Testez le refus avant que l'incident ne vous teste
Programmez l'exercice ce trimestre. Prenez du matériel hostile réel dans vos propres journaux, soumettez-le à l'API vers laquelle vous vous tourneriez vraiment pendant un incident, et notez ce qui revient. Le constat que vous cherchez n'est pas une assurance. C'est une réponse factuelle à une question qu'aucun contrat ne tranchera pour vous, obtenue un jour où rien ne brûle.
Pour un opérateur européen, l'horloge rend la chose concrète plutôt que théorique. Les obligations de signalement de NIS2 courent sur une alerte précoce à 24 heures et une notification à 72 heures, et DORA impose aux entités financières sa propre fenêtre étroite de notification initiale. Ces délais supposent que vous puissiez caractériser ce qui s'est passé. Si votre voie d'analyse cale à la troisième heure parce qu'un filtre refuse vos propres preuves, l'horloge ne s'arrête pas pendant que vous le découvrez. C'est la différence entre l'apprendre lors d'un exercice sur table et l'apprendre dans une fenêtre réglementaire.

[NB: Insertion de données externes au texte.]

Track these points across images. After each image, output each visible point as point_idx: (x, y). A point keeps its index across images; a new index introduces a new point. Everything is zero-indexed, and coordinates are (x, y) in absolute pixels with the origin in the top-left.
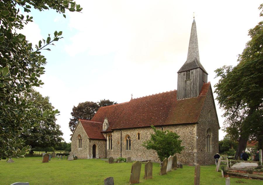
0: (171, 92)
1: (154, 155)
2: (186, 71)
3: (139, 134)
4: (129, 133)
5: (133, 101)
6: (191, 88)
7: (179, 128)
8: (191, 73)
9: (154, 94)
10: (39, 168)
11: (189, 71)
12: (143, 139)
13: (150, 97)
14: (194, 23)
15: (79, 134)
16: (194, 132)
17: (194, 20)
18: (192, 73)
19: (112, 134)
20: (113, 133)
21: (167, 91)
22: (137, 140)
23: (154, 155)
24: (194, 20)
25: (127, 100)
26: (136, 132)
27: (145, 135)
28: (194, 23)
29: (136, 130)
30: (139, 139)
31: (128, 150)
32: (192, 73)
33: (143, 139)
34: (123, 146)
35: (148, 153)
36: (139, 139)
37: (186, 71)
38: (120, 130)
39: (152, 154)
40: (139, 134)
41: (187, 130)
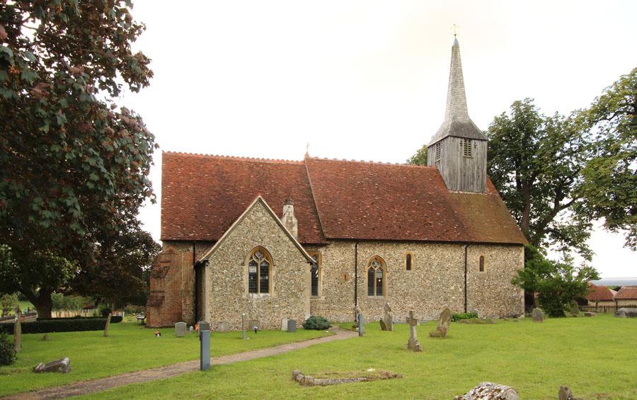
0: (388, 166)
1: (446, 305)
2: (466, 139)
3: (409, 258)
4: (379, 251)
5: (309, 160)
6: (473, 174)
7: (496, 251)
8: (473, 147)
9: (384, 162)
10: (612, 358)
11: (470, 139)
12: (419, 268)
13: (371, 166)
14: (455, 49)
15: (257, 244)
16: (521, 261)
17: (456, 40)
18: (475, 146)
19: (322, 251)
20: (324, 249)
21: (335, 157)
22: (405, 271)
23: (446, 305)
24: (456, 40)
25: (298, 157)
26: (400, 252)
27: (424, 259)
28: (455, 49)
29: (402, 246)
30: (409, 267)
31: (375, 297)
32: (475, 146)
33: (419, 268)
34: (360, 286)
35: (431, 301)
36: (409, 267)
37: (466, 139)
38: (357, 241)
39: (442, 302)
40: (409, 258)
41: (510, 256)
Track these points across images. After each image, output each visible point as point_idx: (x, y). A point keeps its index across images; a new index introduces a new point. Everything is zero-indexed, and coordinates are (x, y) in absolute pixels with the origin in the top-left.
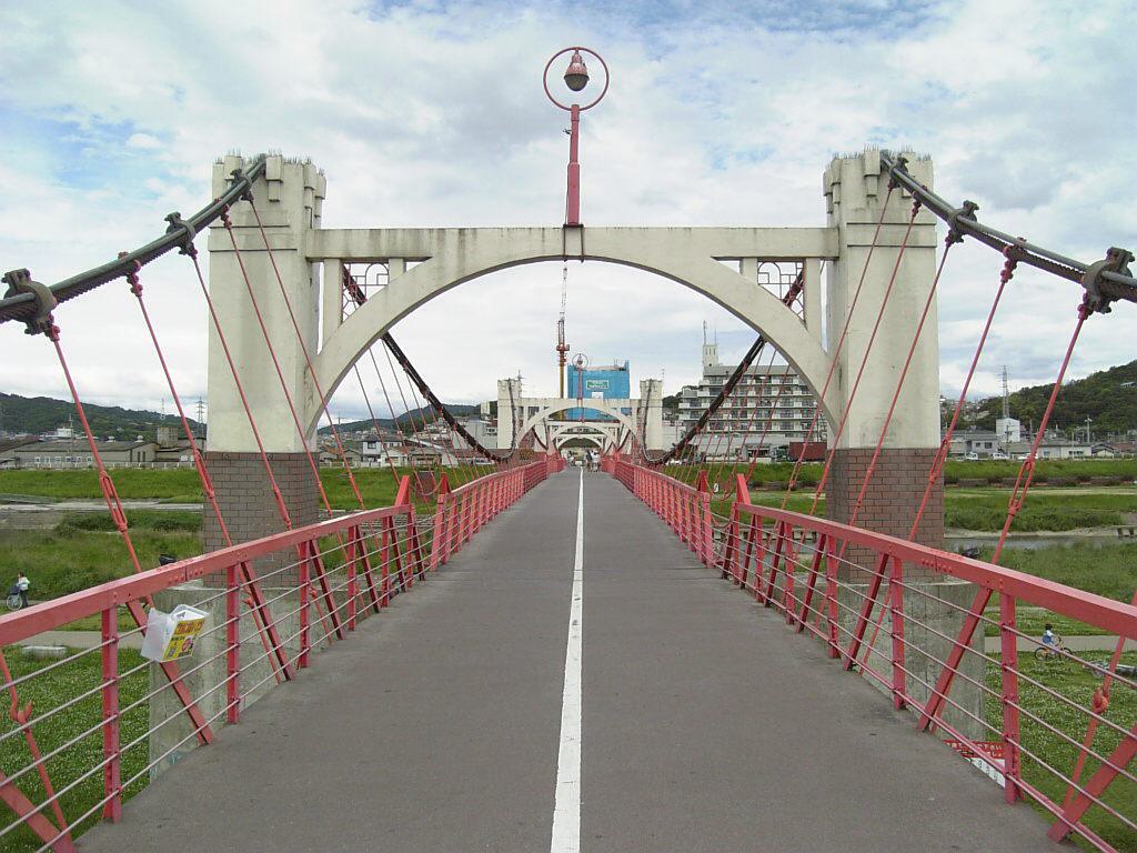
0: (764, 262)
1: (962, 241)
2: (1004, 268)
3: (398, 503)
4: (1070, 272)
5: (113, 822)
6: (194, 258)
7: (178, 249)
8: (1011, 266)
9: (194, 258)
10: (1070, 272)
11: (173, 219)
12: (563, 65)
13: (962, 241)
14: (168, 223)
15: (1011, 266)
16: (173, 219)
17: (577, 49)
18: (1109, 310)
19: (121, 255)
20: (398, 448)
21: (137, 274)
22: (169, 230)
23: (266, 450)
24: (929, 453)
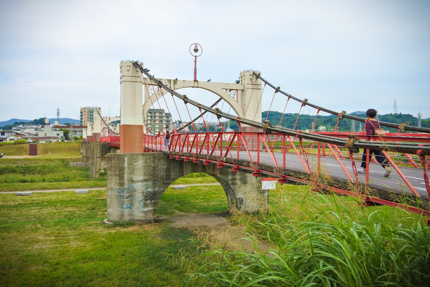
4: (300, 101)
5: (144, 176)
8: (289, 98)
10: (300, 101)
12: (193, 47)
15: (289, 98)
17: (196, 44)
18: (264, 115)
20: (14, 135)
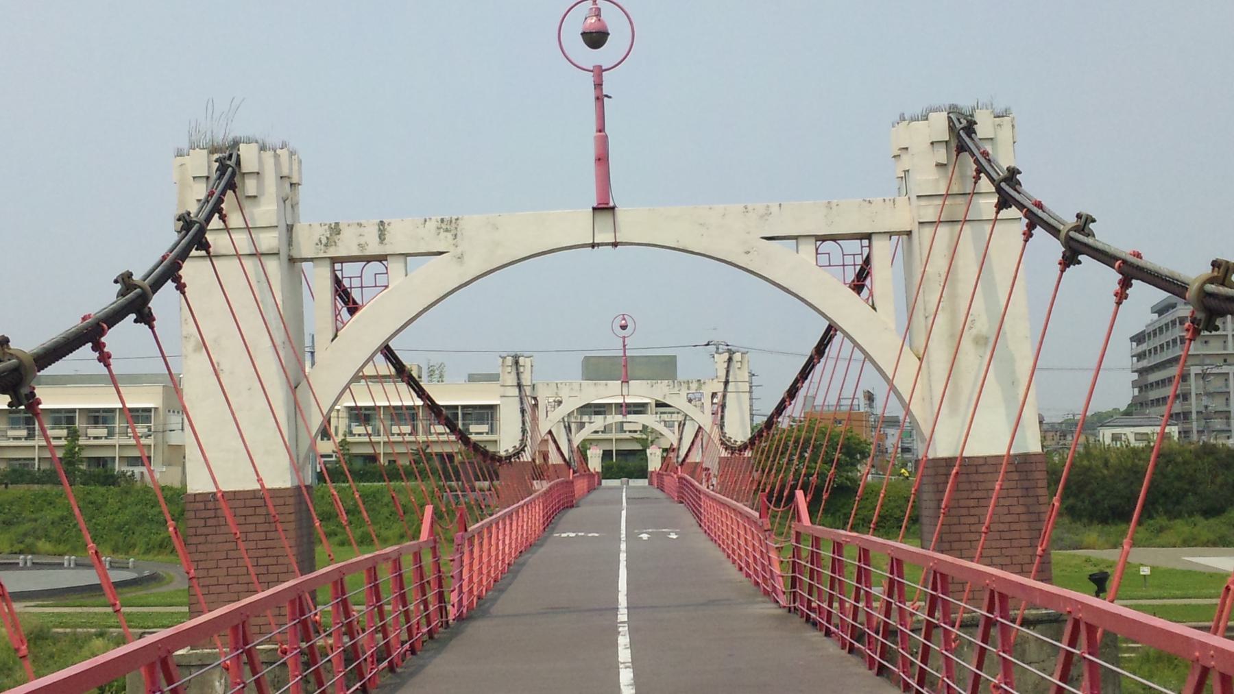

Ensuite, gardez la voie qui ne peut pas être refusée. Le repli de Hugging Face, selon ses termes : "We ran the forensic analysis instead on GLM 5.2, an open-weight model, on our own infrastructure." GLM 5.2 vient de Z.ai, anciennement Zhipu, à Pékin ; Hugging Face elle-même ne caractérise pas l'origine du modèle, et cette identification est la nôtre, pas la sienne. L'origine n'est pas le sujet. Des poids que vous détenez, tournant sur du matériel que vous maîtrisez, est la seule configuration où le runtime d'un tiers n'a pas voix au chapitre sur l'analyse de votre incident. Tout opérateur devrait savoir aujourd'hui s'il en a une et si elle fonctionne.